I cut my ingredients to bite-sized widths before slicing. For onions, this means cut them in half once vertically (along the furry top, which has been removed first), cut it in half again long-ways (it should be in tall quarters now), and then sliced super-fine into what we call "Thin half-moons" at Kushi. I'm going to do a cutting demo any day now.

Step 2: After you've cut the apples, place the thin slices in a bowl of cold water. They're going to hang out here for the next two hours as your salad presses, so you can either forget about them or snack on them. It's really whatever you want.
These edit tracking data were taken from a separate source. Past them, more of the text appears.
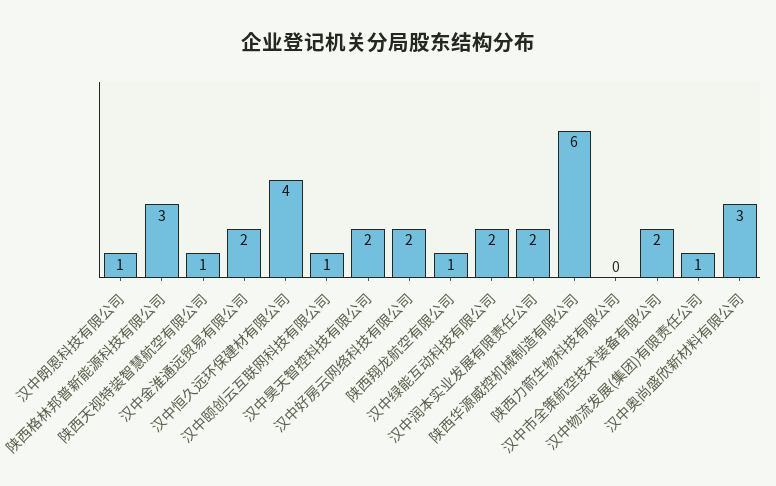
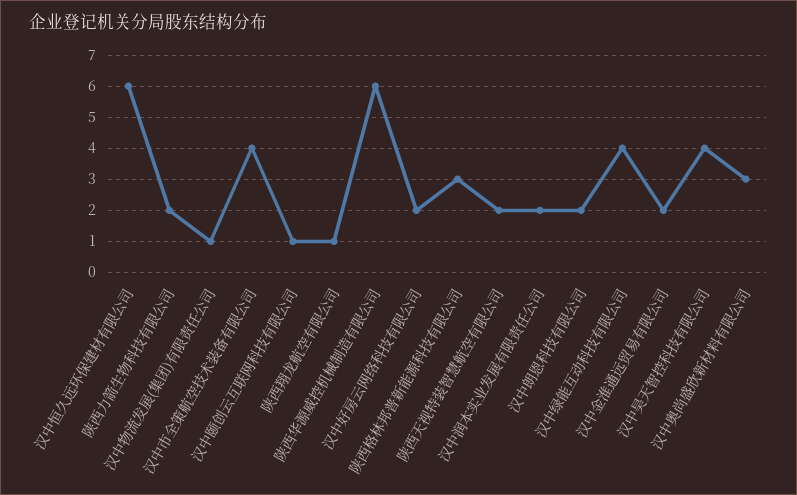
  {
-   "汉中朗恩科技有限公司": 1,
+   "汉中朗恩科技有限公司": 2,
    "陕西格林邦普新能源科技有限公司": 3,
-   "陕西天视特装智慧航空有限公司": 1,
+   "陕西天视特装智慧航空有限公司": 2,
    "汉中金淮通远贸易有限公司": 2,
-   "汉中恒久远环保建材有限公司": 4,
+   "汉中恒久远环保建材有限公司": 6,
    "汉中颐创云互联网科技有限公司": 1,
-   "汉中昊天智控科技有限公司": 2,
+   "汉中昊天智控科技有限公司": 4,
    "汉中好房云网络科技有限公司": 2,
    "陕西翔龙航空有限公司": 1,
-   "汉中绿能互动科技有限公司": 2,
+   "汉中绿能互动科技有限公司": 4,
    "汉中润本实业发展有限责任公司": 2,
    "陕西华源威控机械制造有限公司": 6,
-   "陕西力箭生物科技有限公司": 0,
+   "陕西力箭生物科技有限公司": 2,
-   "汉中市全策航空技术装备有限公司": 2,
+   "汉中市全策航空技术装备有限公司": 4,
    "汉中物流发展(集团)有限责任公司": 1,
    "汉中奥尚盛欣新材料有限公司": 3
  }

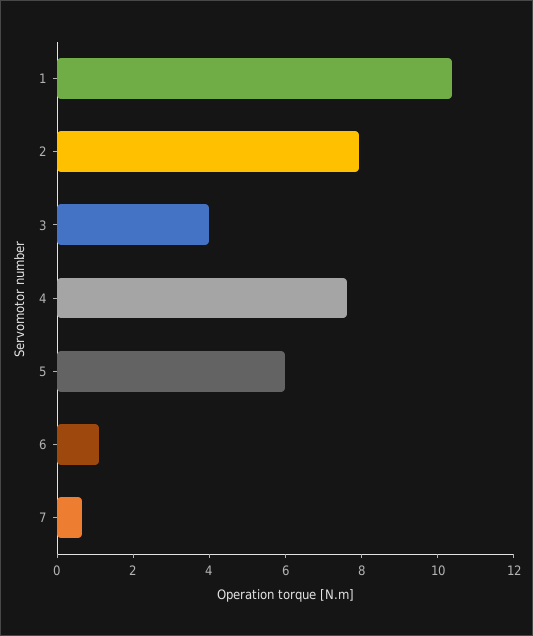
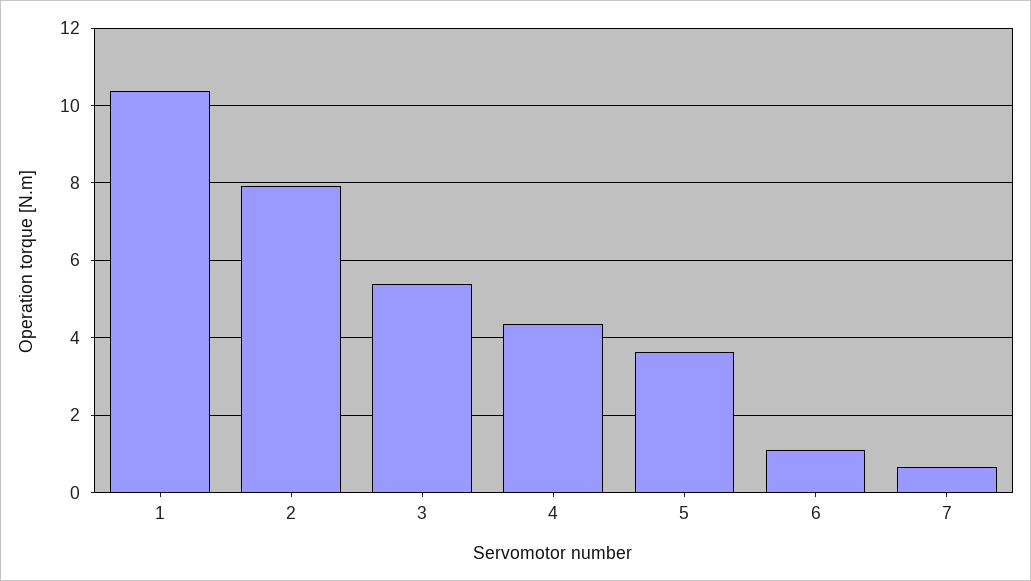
  {
    "1": 10.4,
    "2": 8,
-   "3": 4,
+   "3": 5.4,
-   "4": 7.5,
+   "4": 4.4,
-   "5": 6,
+   "5": 3.6,
    "6": 1.2,
    "7": 0.6
  }

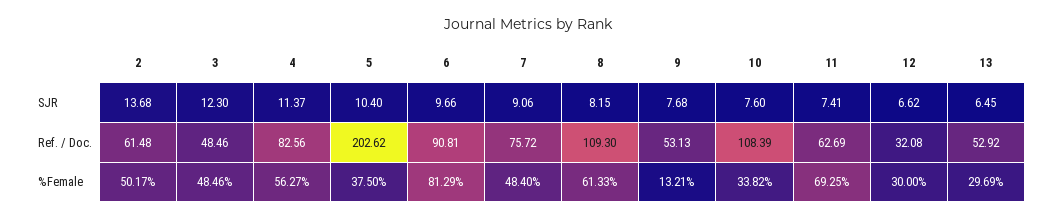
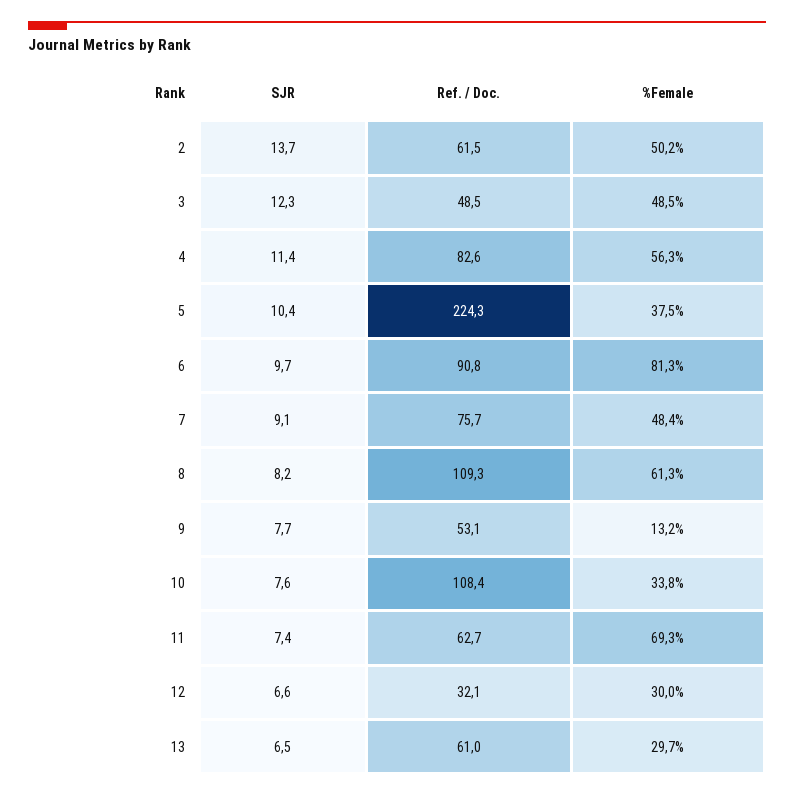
  {
    "2": {
      "SJR": 13.68,
      "Ref. / Doc.": 61.48,
      "%Female": 50.17
    },
    "3": {
      "SJR": 12.3,
      "Ref. / Doc.": 48.46,
      "%Female": 48.46
    },
    "4": {
      "SJR": 11.37,
      "Ref. / Doc.": 82.56,
      "%Female": 56.27
    },
    "5": {
      "SJR": 10.4,
-     "Ref. / Doc.": 202.62,
+     "Ref. / Doc.": 224.3,
      "%Female": 37.5
    },
    "6": {
      "SJR": 9.66,
      "Ref. / Doc.": 90.81,
      "%Female": 81.29
    },
    "7": {
      "SJR": 9.06,
      "Ref. / Doc.": 75.72,
      "%Female": 48.4
    },
    "8": {
      "SJR": 8.15,
      "Ref. / Doc.": 109.3,
      "%Female": 61.33
    },
    "9": {
      "SJR": 7.68,
      "Ref. / Doc.": 53.13,
      "%Female": 13.21
    },
    "10": {
      "SJR": 7.6,
      "Ref. / Doc.": 108.39,
      "%Female": 33.82
    },
    "11": {
      "SJR": 7.41,
      "Ref. / Doc.": 62.69,
      "%Female": 69.25
    },
    "12": {
      "SJR": 6.62,
      "Ref. / Doc.": 32.08,
      "%Female": 30
    },
    "13": {
      "SJR": 6.45,
-     "Ref. / Doc.": 52.92,
+     "Ref. / Doc.": 61,
      "%Female": 29.69
    }
  }

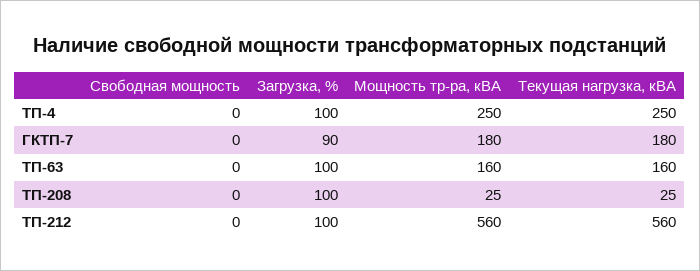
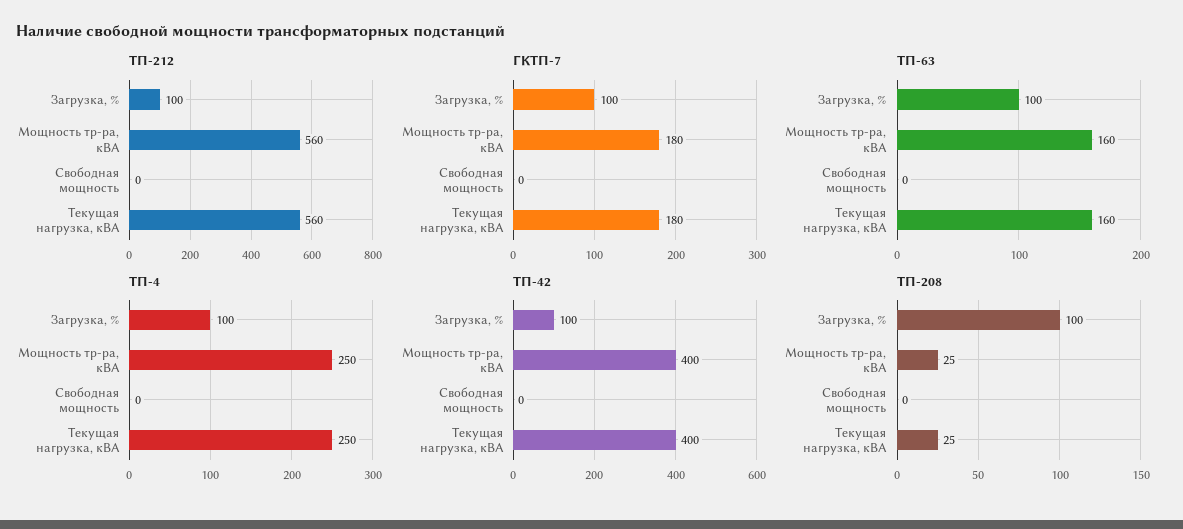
  {
    "ТП-4": {
      "Свободная мощность": 0,
      "Загрузка, %": 100,
      "Мощность тр-ра, кВА": 250,
      "Текущая нагрузка, кВА": 250
    },
    "ГКТП-7": {
      "Свободная мощность": 0,
-     "Загрузка, %": 90,
+     "Загрузка, %": 100,
      "Мощность тр-ра, кВА": 180,
      "Текущая нагрузка, кВА": 180
    },
    "ТП-63": {
      "Свободная мощность": 0,
      "Загрузка, %": 100,
      "Мощность тр-ра, кВА": 160,
      "Текущая нагрузка, кВА": 160
    },
    "ТП-208": {
      "Свободная мощность": 0,
      "Загрузка, %": 100,
      "Мощность тр-ра, кВА": 25,
      "Текущая нагрузка, кВА": 25
    },
    "ТП-212": {
      "Свободная мощность": 0,
      "Загрузка, %": 100,
      "Мощность тр-ра, кВА": 560,
      "Текущая нагрузка, кВА": 560
-   }
+   },
+   "ТП-42": {
+     "Загрузка, %": 100,
+     "Мощность тр-ра, кВА": 400,
+     "Свободная мощность": 0,
+     "Текущая нагрузка, кВА": 400
+   }
  }

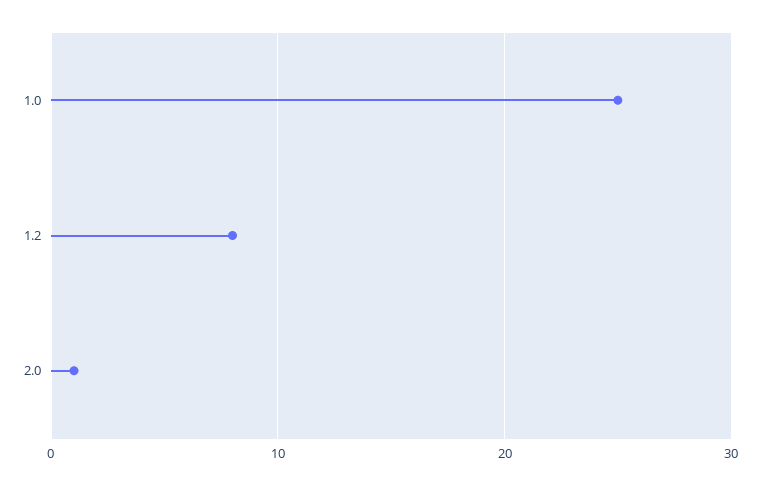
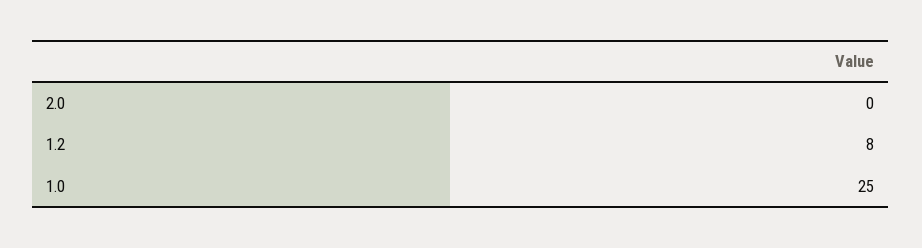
  {
    "1.0": 25,
    "1.2": 8,
-   "2.0": 1
+   "2.0": 0
  }

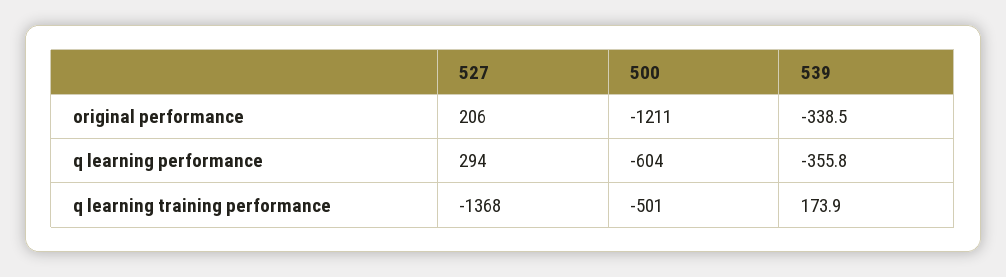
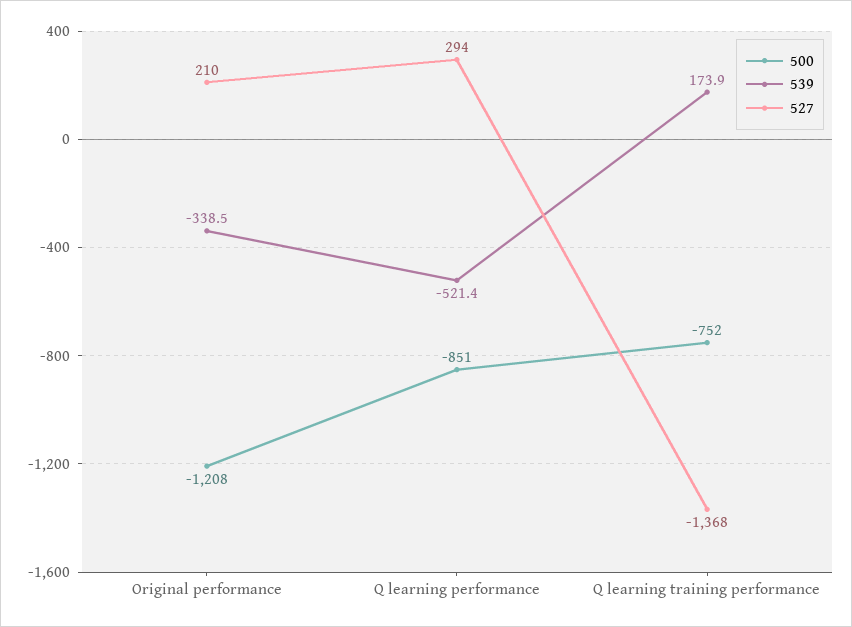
  {
    "527": {
-     "original performance": 206,
+     "original performance": 210,
      "q learning performance": 294,
      "q learning training performance": -1368
    },
    "500": {
-     "original performance": -1211,
+     "original performance": -1208,
-     "q learning performance": -604,
+     "q learning performance": -851,
-     "q learning training performance": -501
+     "q learning training performance": -752
    },
    "539": {
      "original performance": -338.5,
-     "q learning performance": -355.8,
+     "q learning performance": -521.4,
      "q learning training performance": 173.9
    }
  }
I live in your computer. I'm not actually judging you or anything.

Step 3: You hopefully have about 5-6 cups of shredded vegetal material. Add about a teaspoon of salt, and begin mixing and squeezing the vegetables in a LARGE bowl. Don't be shy. Squeeze them like you're wringing out a washcloth. Knead them like bread. Keep squeezing until a pool of water begins to form at the bottom of the bowl.

Step 4: Smush all your salad into a circle, and squish that under a small bowl with the U facing just like that... a U. Not a n. . The two bowls, the big one and small one, should kind of interlock. Now take something really heavy and stick it in the small bowl. Something REALLY heavy. Might I suggest:

-A rock
-A bag of rice
-Harry Potter 1-7 (Book, not DVD. Kids these days...)
-Guilt

Step 5: Wait two hours, remove heavy thing, and drain the liquid.

Sauce:

2 tsp. Mustard-Dill Dijon Mustard (We got it at whole foods)
3 tbsp. olive oil
3 tbsp. white wine vinegar
Squirt of lemon juice

Whisk until emulsified, then add to salad, add your green apple slices if you haven't eaten them all, and enjoy!

Healing Pressed Salad
Napa Cabbage
Green Cabbage
Radish Slices
Red Onion (If your system can handle it. If not, no worries.)

Follow all the steps listed above until Step 5. Here's the sauce I'd use:

1 c. umeboshi plum vinegar OR 1 c. brown rice vinegar.

Let the salad soak in the brine, taste, and give a quick rinse if it's too salty.

Party Pressed Salad
1 c. shredded green cabbage
1/2 c. shredded rutabaga
1 c. blanched crushed almonds

Follow Steps 1-5. Add almonds and ENJOY the sweet with the salty!